One view may be that in such a case there is in fact no Bench and the original position is restored and the Sarpanch can nominate a new Bench for the hearing of the case. He may then re-start in accordance with the provisions of Section 49 and the case can be heard by the new Bench constituted by him, the previous Bench having, by reason of death or incapacity of its members, come to an end.

To illustrate our point we may take a case where all the five Panches nominated by the Sarpanch die. There is then no Bench in existence and there is, therefore, no reason why the Sarpanch should not again act under Section 49 of the Act and constitute a fresh Bench. If the Panches, capable of acting, are less than three, the same result should follow and the Sarpanch should have the power to constitute a new Bench. If, however, three Panches are still available who can function, the Sarpanch has no right to interfere and appoint new Panches to replace the old ones or put in a new Bench to replace the old Bench.

8. The Act nowhere provides for the removal by the Sarpanch of a validly nominated panch to a Bench except in a case coming within the provisions of Rule 84-D. To hold that the Sarpanch has got full discretion to interfere with a Bench & replace one panch by another at any time during the pendency of a case, even after hearing has been commenced & a part of the evidence has been recorded, would not only be against the rules of natural justice but might result in serious abuse of power. A Sarpanch may in that case at his sweet will and pleasure and for reasons of his own that may not be always commendable, replace one Panch by another, if that Panch happens to be absent on account of ill-health or on any other good ground, even though the Act does not make it obligatory on every panch to be present at every sitting of the Bench.

9. The Act makes it clear that the Panchayati Adalat was not bound by technical rules of procedure or evidence and we are, therefore, always reluctant to interfere with decisions of a Panchayati Adalat on technical grounds.
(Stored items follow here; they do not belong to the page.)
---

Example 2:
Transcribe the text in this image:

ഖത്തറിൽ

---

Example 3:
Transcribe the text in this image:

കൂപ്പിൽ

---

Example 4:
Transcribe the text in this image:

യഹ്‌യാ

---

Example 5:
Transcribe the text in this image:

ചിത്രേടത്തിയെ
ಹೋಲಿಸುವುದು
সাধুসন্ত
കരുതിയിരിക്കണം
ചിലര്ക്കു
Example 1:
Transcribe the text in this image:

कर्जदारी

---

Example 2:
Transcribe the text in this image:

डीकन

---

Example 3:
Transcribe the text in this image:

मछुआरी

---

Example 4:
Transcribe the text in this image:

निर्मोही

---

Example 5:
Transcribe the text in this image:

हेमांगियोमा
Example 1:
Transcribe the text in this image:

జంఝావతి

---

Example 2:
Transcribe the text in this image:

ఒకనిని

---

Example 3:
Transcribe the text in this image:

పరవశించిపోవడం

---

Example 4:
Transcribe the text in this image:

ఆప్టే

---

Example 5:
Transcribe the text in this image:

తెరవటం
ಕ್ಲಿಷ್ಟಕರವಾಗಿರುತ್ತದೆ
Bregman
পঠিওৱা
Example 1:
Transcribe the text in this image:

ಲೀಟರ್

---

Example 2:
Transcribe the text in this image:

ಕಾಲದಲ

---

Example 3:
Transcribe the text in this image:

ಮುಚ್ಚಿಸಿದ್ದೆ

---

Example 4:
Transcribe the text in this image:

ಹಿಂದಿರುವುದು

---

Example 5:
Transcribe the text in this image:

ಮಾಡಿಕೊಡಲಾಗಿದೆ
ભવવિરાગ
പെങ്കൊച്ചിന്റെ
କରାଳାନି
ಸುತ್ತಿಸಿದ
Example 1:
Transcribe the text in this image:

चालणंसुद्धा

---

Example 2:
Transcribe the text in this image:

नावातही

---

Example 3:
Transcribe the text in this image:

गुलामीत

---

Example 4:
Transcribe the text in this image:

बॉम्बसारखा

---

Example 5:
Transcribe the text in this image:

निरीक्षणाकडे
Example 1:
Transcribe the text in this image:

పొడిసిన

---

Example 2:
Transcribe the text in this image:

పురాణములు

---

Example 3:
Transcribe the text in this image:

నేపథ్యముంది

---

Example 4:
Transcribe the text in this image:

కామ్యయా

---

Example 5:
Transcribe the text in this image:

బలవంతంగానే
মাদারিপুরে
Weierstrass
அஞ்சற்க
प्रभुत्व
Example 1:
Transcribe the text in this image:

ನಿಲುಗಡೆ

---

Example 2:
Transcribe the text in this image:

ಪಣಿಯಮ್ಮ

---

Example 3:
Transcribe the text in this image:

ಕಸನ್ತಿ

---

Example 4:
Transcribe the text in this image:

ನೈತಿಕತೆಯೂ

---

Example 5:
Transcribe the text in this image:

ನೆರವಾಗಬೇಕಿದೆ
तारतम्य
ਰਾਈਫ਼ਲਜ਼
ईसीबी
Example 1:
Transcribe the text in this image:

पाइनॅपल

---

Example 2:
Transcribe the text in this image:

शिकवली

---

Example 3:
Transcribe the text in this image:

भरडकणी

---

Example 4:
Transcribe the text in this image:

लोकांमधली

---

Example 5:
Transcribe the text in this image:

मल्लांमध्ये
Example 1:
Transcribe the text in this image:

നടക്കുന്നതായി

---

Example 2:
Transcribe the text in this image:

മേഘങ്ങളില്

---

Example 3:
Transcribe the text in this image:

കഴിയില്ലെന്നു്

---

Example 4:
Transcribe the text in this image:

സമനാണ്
It does not appear from the record of the Panchayati Adalat nor is it suggested in the affidavits filed on behalf of the petitioner, though they have filed several affidavits, that any objection was taken to the nomination of Bhagirathi and Ram Adhar Singh by the Sarpanch. There was a Bench of three Panches properly appointed who functioned throughout & who were parties to the Judgment. It is not suggested that the two new Panches, Bhagirath & Ram Adhar Singh, influenced the decision so that the other three Panches might have given a decision different to the one that they gave on the 3rd of August 1952.
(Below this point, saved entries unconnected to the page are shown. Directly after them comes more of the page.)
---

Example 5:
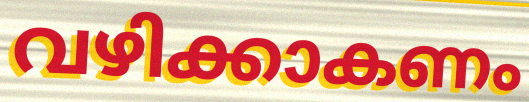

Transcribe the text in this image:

വഴിക്കാകണം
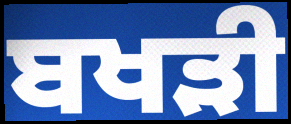
ਬਖੜੀ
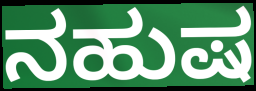
ನಹುಷ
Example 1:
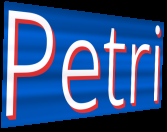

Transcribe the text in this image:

Petri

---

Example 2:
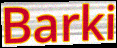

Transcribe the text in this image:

Barki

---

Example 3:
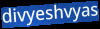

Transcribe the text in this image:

divyeshvyas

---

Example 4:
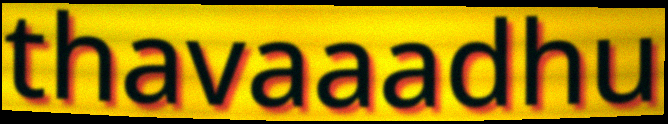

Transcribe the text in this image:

thavaaadhu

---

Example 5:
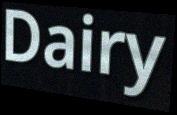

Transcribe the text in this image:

Dairy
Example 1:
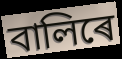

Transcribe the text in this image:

বালিৰে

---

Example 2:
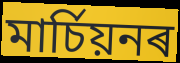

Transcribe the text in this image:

মাৰ্চিয়নৰ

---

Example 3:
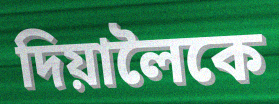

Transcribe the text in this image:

দিয়ালৈকে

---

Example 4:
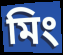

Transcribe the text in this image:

মিং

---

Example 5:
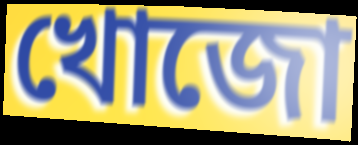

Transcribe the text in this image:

খোজো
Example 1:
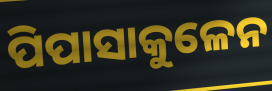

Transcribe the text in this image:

ପିପାସାକୁଳେନ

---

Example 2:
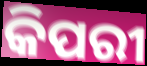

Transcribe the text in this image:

କିପରୀ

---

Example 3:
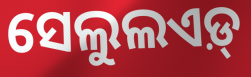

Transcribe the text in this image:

ସେଲୁଲଏଡ଼୍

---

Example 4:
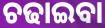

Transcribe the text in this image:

ଚଢାଇବା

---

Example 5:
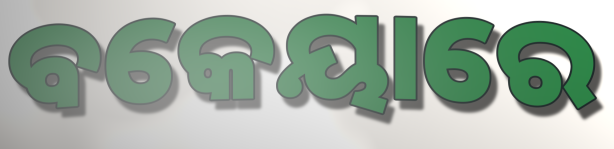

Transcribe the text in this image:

ବକେୟାରେ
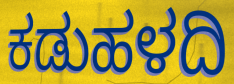
ಕಡುಹಳದಿ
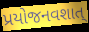
પ્રયોજનવશાત્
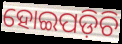
ହୋଇପଡ଼ିଚି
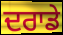
ਦਰਾਡੇ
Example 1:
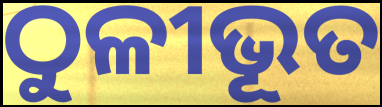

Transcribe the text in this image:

ଠୁଳୀଭୂତ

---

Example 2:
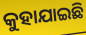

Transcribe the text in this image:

କୁହାଯାଇଛି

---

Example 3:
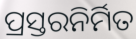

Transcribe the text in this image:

ପ୍ରସ୍ତରନିର୍ମିତ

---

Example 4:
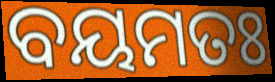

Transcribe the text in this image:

ବୟମତଃ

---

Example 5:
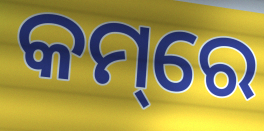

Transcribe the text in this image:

କମ୍‌ରେ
10. We have already said that there is no mention made in the judgment of the learned Sub-Divisional Magistrate that the point was argued before him. In this connection we may refer to Rule 84-D which provided that if a party is dissatisfied with the personnel of a Bench, he has to make an objection before the commencement of the hearing of the case immediately on the receipt of the information. If he does not do so he is not allowed to object later on after the proceedings have commenced. In 'Bhagirathi v. The State', AIR 1955 All 113 (FB) (A), it was held that the provisions of Section 49 (2) of the U. P. Panchayati Raj Act do not go to the root of the jurisdiction of the Bench and that if no objection was taken to the constitution of the Bench it was not open to them to raise that point in a writ petition under Article 226 or 227 of the Constitution.

11. We are, therefore, not prepared to interfere and dismiss this application but make noorder as to costs.